• SUPPLIED TEXT:
——————————
I've never looked at the Obnam source code but the only other option I
can think of right now is to create a $repository/lock file with
open(O_CREAT|O_EXCL) which might work if that's an atomic operation with
sshfs. One major drawback with this approach is that the file would have
to be manually removed to unlock a repository after a network failure or
program crash.

> A final idea would be to write a minimal python program that could run
> at the remote end and provide the very basic server features that attic
> needs (file I/O, locking, etc).  Ideally, this would be something that
> can run under python2.7 with no dependencies.  But maybe this is not
> realistic.

That seems like a lot of work. And would be a bit awkward since sshfs
looks like a regular local fileystem to Attic and it has no way of
knowing how and where to login to run that program.

> Oh, one more idea:  has anyone tried to make a standalone attic
> executable with something like cx_freeze?  Probably tricky, since the
> systems are running very different versions of linux.

Yeah, that would be handy. Twitter's pex (part of twitter.common.python)
looks pretty cool.

$ pex -r 'Attic' -e attic.archiver:main -p attic

would create a binary executable of attic that only depends on the
systems version of python (and libcrypto). In theory at least, I haven't
played with it much.

/ Jonas

Re: [attic] Re: Attic vs Obnam

From:
Dan Christensen
Date:
2014-02-05 @ 15:34
Jonas Borgström <jonas@borgstrom.se> writes:

> I've never looked at the Obnam source code but the only other option I
> can think of right now is to create a $repository/lock file with
> open(O_CREAT|O_EXCL) which might work if that's an atomic operation with
> sshfs. One major drawback with this approach is that the file would have
> to be manually removed to unlock a repository after a network failure or
> program crash.
——————————
• PROVIDED MATERIAL:
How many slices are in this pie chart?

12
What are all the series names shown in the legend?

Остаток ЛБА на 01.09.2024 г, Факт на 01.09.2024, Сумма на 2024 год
——————————
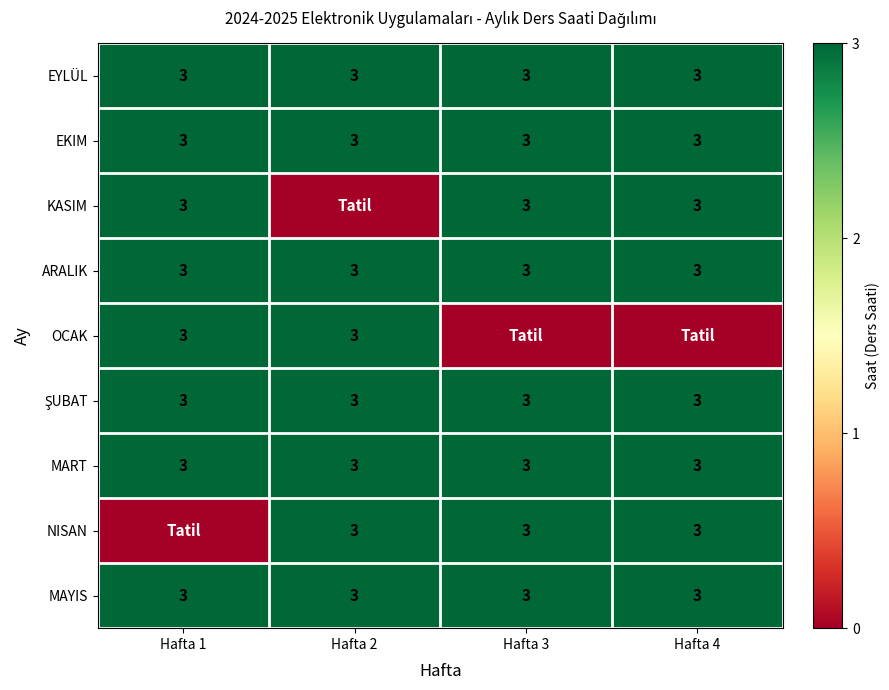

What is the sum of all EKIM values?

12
——————————
• REQUIRED ACTIONS:
1) Translate this sentence from the Attic thread into German: "One major drawback with this approach is that the file would have to be manually removed to unlock a repository after a network failure or program crash."
2) Retype the part of the Attic thread between "Yeah, that would" and "with it much.", inclusive.
The records have no connection to the Attic thread.

• TASK ANSWERS:
1) Ein großer Nachteil dieses Ansatzes ist, dass die Datei nach einem Netzwerkausfall oder einem Programmabsturz manuell entfernt werden müsste, um ein Repository zu entsperren.

2)
Yeah, that would be handy. Twitter's pex (part of twitter.common.python)
looks pretty cool.

$ pex -r 'Attic' -e attic.archiver:main -p attic

would create a binary executable of attic that only depends on the
systems version of python (and libcrypto). In theory at least, I haven't
played with it much.